# [Task instructions]
Please copy out the lines below word for word, leaving out the pictures.

++++

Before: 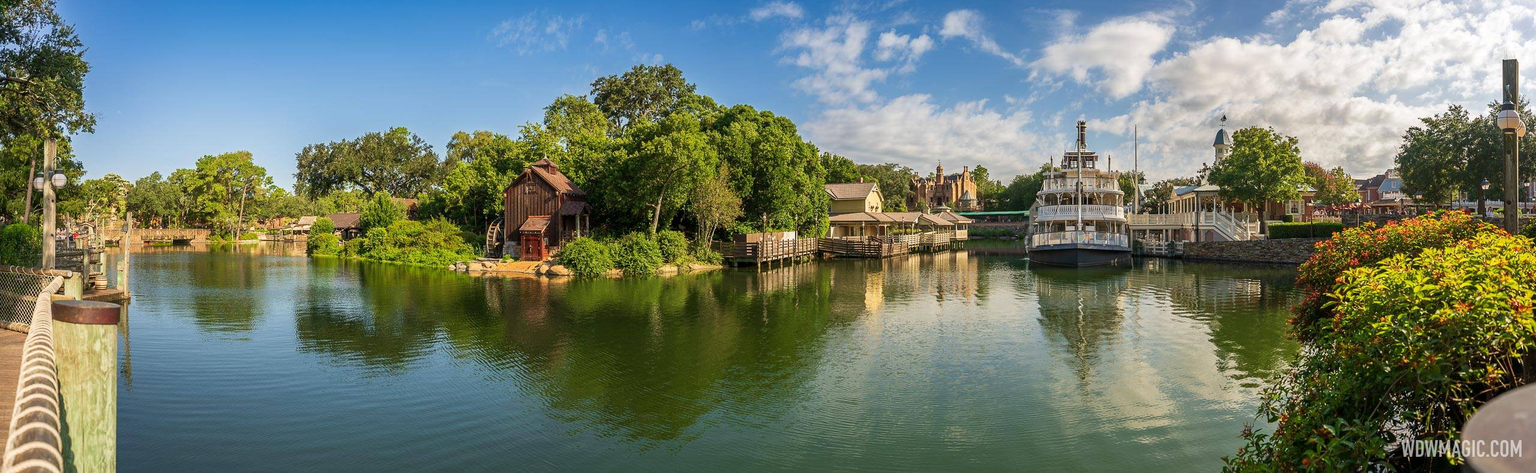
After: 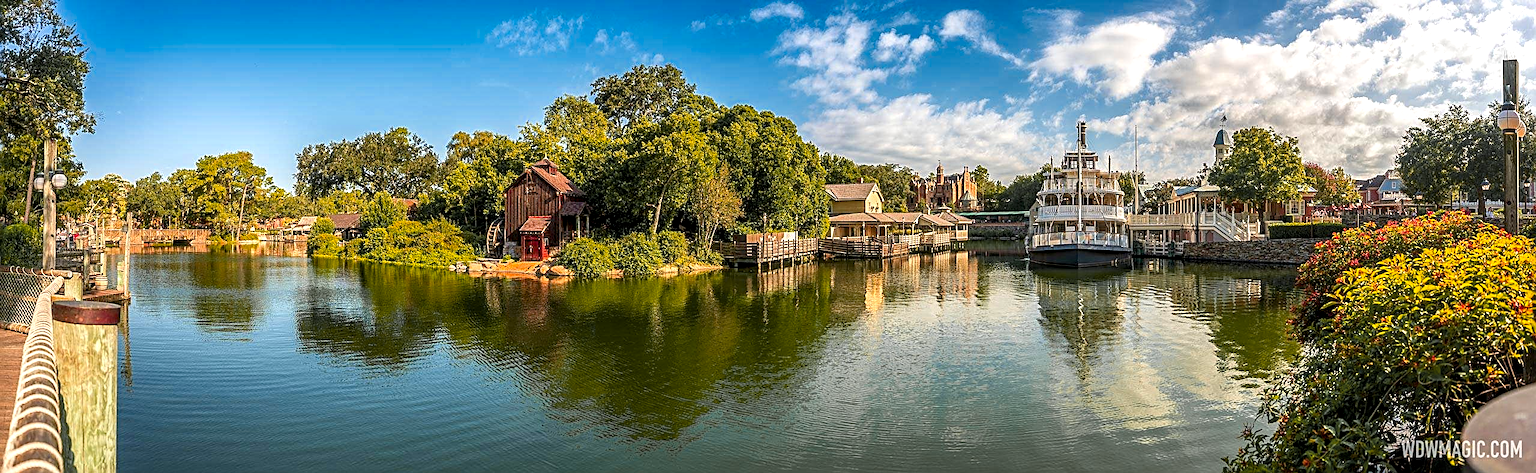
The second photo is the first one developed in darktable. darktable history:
sharpen: radius 2.549, amount 0.643
local contrast: detail 142%
color zones: curves: ch1 [(0.29, 0.492) (0.373, 0.185) (0.509, 0.481)]; ch2 [(0.25, 0.462) (0.749, 0.457)]
exposure: exposure 0.201 EV, compensate highlight preservation false
color balance rgb: perceptual saturation grading › global saturation 10.58%, global vibrance 10.336%, saturation formula JzAzBz (2021)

++++

# [Correct response]
Before: 
After: 
The second photo is the first one developed in darktable. darktable history:
sharpen: radius 2.549, amount 0.643
local contrast: detail 142%
color zones: curves: ch1 [(0.29, 0.492) (0.373, 0.185) (0.509, 0.481)]; ch2 [(0.25, 0.462) (0.749, 0.457)]
exposure: exposure 0.201 EV, compensate highlight preservation false
color balance rgb: perceptual saturation grading › global saturation 10.58%, global vibrance 10.336%, saturation formula JzAzBz (2021)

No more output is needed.